Significance. (1) The Yùxuǎn Táng Sòng wén chún is the young Qiánlóng’s first major literary statement — establishing his canon of gǔwén through selection from Chǔ Xīn’s Shí dàjiā compilation and pointing forward to the comprehensive Sìkù quánshū project of three decades later. (2) The Qiánlóng preface’s Sāndá theory of prose (sequence-conveying-substance, xùdáwù) is a substantive critical contribution, drawing on Zhōugōng’s “yán yǒu xù” and Kǒngzǐ’s “cí dá ér yǐ” and “yán yǒu wù” to construct a unified prose-aesthetic that opposes the late-Míng bādài shuāi (decadent eight-dynasties parallel-style) school but does not entirely reject parallel composition (Wèi Zhēng and Lù Zhì retain authority). (3) The work is the first volume of the Qiánlóng Yùxuǎn wénchún / shīchún pair — the prose volume here, the poetry volume Yùxuǎn TángSòng shīchún KR4h0148 following in Qiánlóng 15 (1750). Together they form Qiánlóng’s selective canon of TángSòng gǔwén and shī. (4) The compilation supersedes Máo Kūn’s Bā dàjiā (the Míng-period standard) and Chǔ Xīn’s Shí dàjiā (the early-Qīng improvement) — establishing the canonical late-imperial TángSòng prose anthology for examination preparation and elite reading. (5) The annotation format — zhūjiā (multi-source) critical commentary plus yùpíng (imperial comment in yellow) — establishes the Qiánlóng imperial-anthology critical method that would be developed further in the Sìkù tíyào.

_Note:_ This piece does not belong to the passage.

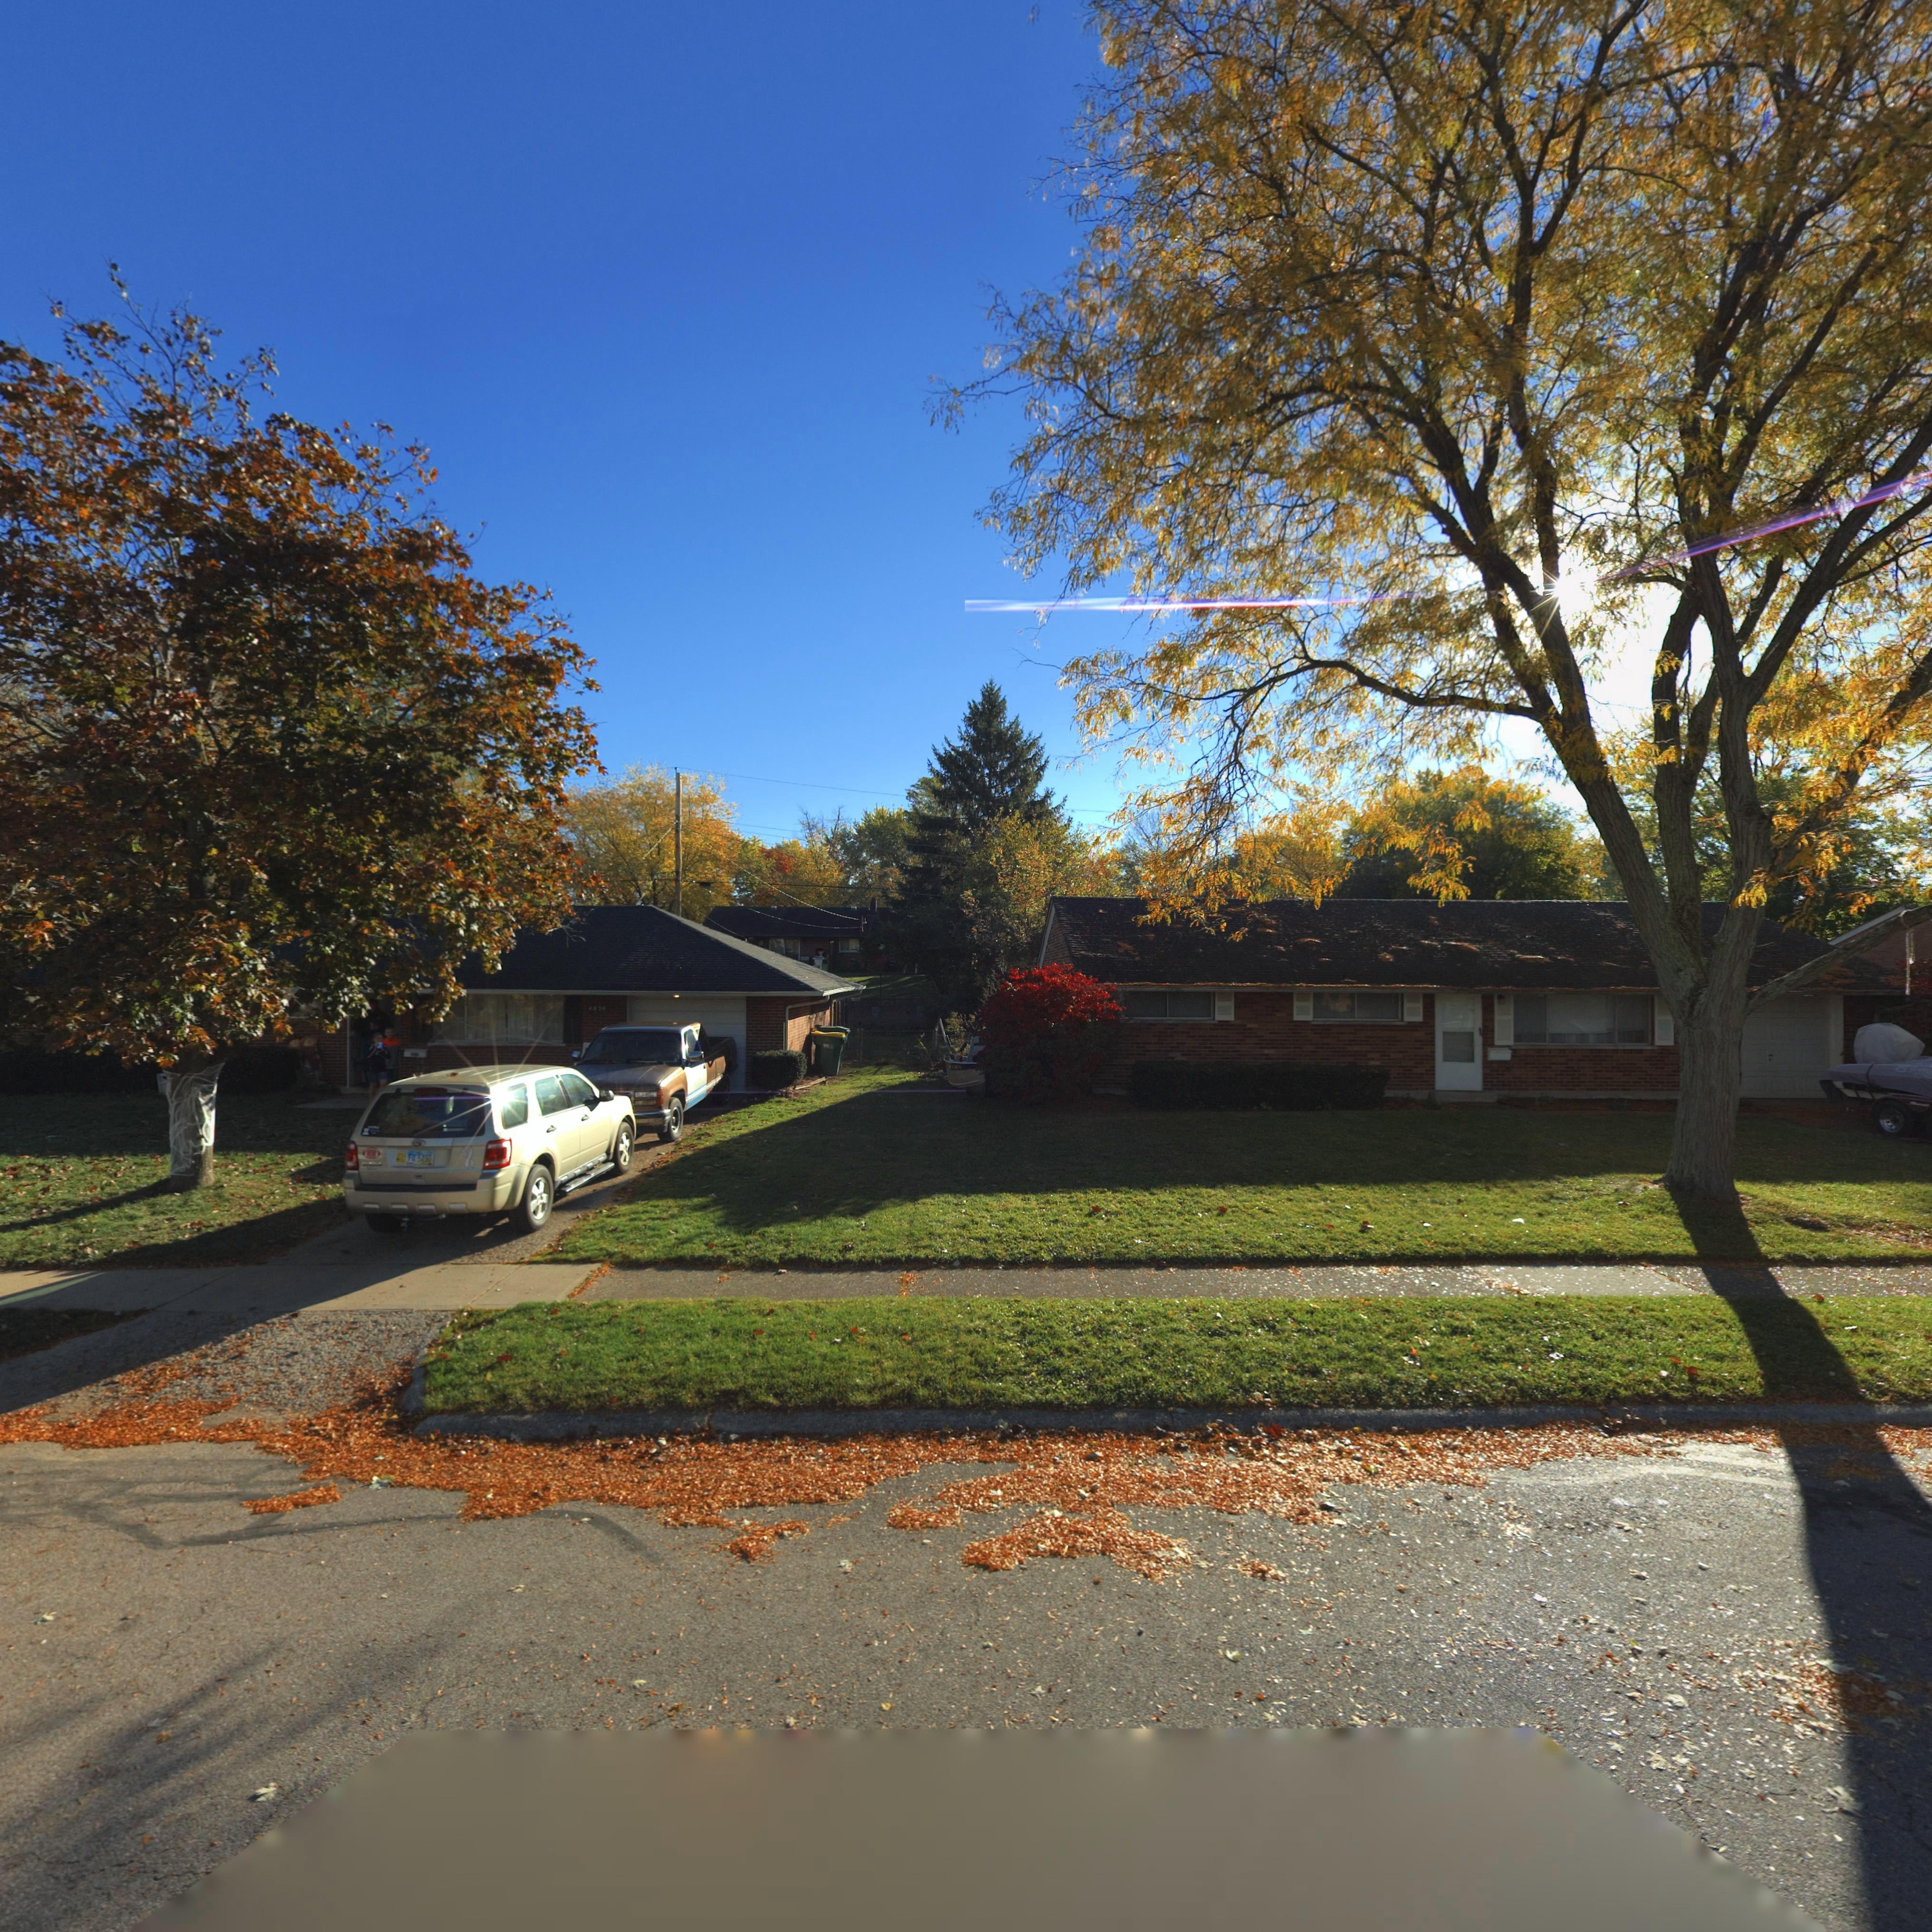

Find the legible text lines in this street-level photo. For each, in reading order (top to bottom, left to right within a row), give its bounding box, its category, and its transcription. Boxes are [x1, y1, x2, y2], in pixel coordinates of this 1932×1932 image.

Editorial team. The supervising “jiānzào” (monitoring construction) was Yǔnlù (允祿 — the Kāngxī emperor’s 16th son, Zhuāng qīnwáng, by this point chief Manchu prince at court). Jiàoduì (proofing): Zhāng Zhào 張照 (1691–1745, calligrapher and senior Hànlín scholar). Jiàokān (printing): Hànlín scholars Zhū Liángqiú 朱良裘, Dǒng Bāngdá 董邦達, Wú Tài 吳泰, Táng Jìnxián 唐進賢, Wàn Sōnglíng 萬松齡, and others.
Translations and research
- 龔鵬程 Gōng Péng-chéng, Wén-shǐ tōng-yì 文史通義 — on the gǔ-wén tradition’s late-imperial canonization.
- 陳平原 Chén Píng-yuán, Cóng wén-rén zhī wén dào xué-zhě zhī wén 從文人之文到學者之文 — modern Chinese study of Qīng prose criticism.
- Anthony C. Yu, “Tang-Song Guwen Anthologies in the Qing,” in Journal of Asian Studies — modern study of the Yù-xuǎn Táng-Sòng wén-chún lineage.
Other points of interest
The Qiánlóng emperor’s choice — at age 27, three years into his reign — to begin his literary publishing-program with a Confucian-orthodox gǔwén anthology under the xùdáwù model rather than with the imaginatively-aestheticist yǒngwù or cí genres is a deliberate political-cultural signal: the new emperor positions himself as a serious classical-prose scholar within the HánYù tradition. The contrast with his father Yōngzhèng’s literary inclinations (Buddhist yǔlù selection, Yùxuǎn yǔlù etc.) and with his grandfather Kāngxī’s expansive ecumenism (the Quán Táng shī, Pèiwénzhāi yǒngwù) is striking — each emperor’s literary projects construct a distinct imperial cultural identity.